Cristiano Maia, que falou pela carcinicultura e pela infraestrutura, solicitou que seja duplicado o viaduto do IV Anel Viário sobre a BR-116, cujas alças de acesso vivem em constante congestionamento. Também sugeriu a atualização da tabela da Superintendência de Obras Públicas (SOP) e, ainda, a desburocratização dos processos de licenciamento ambiental dos produtores de camarão.

João Teixeira, a quem coube falar sobre os recursos hídricos, disse ao governador que, para o Estado do Ceará, o Projeto São Francisco de Integração de Bacias não terá qualquer serventia sem a construção do Ramal do Salgado, cuja licitação está mourejando há vários meses no Tribunal de Contas da União. A questão é que a Queiroz Galvão, que ganhou a licitação para a construção da obra, quer agora incluir um aditivo, contra o que a concorrente Galvão Engenharia, empresa segunda colocada, já se ergueu.
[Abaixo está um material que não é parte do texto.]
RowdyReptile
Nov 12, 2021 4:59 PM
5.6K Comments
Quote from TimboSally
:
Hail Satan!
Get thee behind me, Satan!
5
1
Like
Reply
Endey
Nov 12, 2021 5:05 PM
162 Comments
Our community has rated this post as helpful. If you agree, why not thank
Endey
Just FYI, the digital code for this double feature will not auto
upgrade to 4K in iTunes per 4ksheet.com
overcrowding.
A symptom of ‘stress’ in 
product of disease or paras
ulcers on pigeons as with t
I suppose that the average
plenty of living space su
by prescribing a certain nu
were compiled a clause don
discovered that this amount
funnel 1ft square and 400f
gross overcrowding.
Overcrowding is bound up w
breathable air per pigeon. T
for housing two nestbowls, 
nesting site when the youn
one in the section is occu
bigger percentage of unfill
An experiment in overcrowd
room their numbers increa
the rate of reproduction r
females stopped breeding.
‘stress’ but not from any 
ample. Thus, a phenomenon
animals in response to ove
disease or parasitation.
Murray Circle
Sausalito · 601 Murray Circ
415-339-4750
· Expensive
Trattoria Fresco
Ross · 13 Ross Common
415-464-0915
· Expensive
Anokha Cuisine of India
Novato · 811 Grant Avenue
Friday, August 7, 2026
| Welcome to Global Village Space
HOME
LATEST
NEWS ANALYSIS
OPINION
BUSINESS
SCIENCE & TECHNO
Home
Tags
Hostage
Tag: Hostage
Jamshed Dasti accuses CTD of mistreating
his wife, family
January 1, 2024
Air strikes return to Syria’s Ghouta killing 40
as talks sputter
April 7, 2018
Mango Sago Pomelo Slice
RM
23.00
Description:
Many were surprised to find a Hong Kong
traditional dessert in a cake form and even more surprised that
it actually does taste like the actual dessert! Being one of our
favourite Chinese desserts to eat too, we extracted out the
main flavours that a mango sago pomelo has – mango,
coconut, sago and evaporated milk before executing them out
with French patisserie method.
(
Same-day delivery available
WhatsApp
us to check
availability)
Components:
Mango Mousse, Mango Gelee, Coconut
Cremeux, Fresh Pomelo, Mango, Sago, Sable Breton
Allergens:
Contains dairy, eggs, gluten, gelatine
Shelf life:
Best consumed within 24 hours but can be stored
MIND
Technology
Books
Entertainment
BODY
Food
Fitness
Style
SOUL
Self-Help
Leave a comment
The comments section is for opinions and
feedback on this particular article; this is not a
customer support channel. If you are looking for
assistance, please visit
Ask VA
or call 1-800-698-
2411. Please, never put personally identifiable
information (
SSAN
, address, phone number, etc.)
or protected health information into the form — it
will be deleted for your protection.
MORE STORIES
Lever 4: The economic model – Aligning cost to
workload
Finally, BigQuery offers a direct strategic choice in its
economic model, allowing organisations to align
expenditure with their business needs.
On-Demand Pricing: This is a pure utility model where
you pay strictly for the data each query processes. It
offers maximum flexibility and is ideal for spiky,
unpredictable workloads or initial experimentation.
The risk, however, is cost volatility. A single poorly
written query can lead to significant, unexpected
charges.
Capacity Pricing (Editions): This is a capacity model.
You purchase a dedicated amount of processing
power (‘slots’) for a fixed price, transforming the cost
Luís Eugênio Pontes, que abordou o projeto da Usina de Fosfato de Itataia, declarou-se surpreso com as manifestações de movimentos sociais contra o empreendimento. Eugênio disse que se trata de um investimento de R$ 2,3 bilhões que multiplicará por 10 o PIB da região de Santa Quitéria, em cuja geografia municipal será localizado o projeto.

Também falaram Luís Girão, fundador da Betânia Lácteos, para quem “a agropecuária crescerá no governo Elmano”; Luís Roberto Barcelos, sócio da Agrícola Famosa, que elogiou a disposição do governador de debater com as lideranças do agronegócio e transmitiu informações sobre sua empresa, que dá emprego direto a 8 mil pessoas na região de Icapuí; e Carlos Prado, fundador da Itaueira e da Cemag.

Prado disse que o futuro do Ceará é incalculável, citando o projeto do Hub do Hidrogênio Verde no Pecém, a dessalinização da água do mar, a geração de energias renováveis e até a retomada da cotonicultura, o que é feito pela “ousadia de Raimundo Delfino, que está usando a mais moderna tecnologia e os mais modernos equipamentos para a plantação e a colheita do algodão na Chapada do Apodi”.

Retomando a palavra, Elmano de Freitas respondeu a cada um dos que falaram. Quando chegou a vez de dar resposta sobre a atualização dos preços da SOP disse, com outras palavras, dirigindo-se ao seu amigo Cristiano Maia:

“Cristiano, neste particular relativo à tabela de preços da SOP, temos, primeiro, que eliminar determinado tipo de empreiteiro que, tendo ganhado uma licitação e sabendo que não terá condição técnica ou financeira de executá-la como está no contrato, cuida de pedir um aditamento para aumentar o preço da obra. Isto não pode ser e nem vai ser”. 

Elmano ganhou aplausos, inclusive de Cristiano Maia.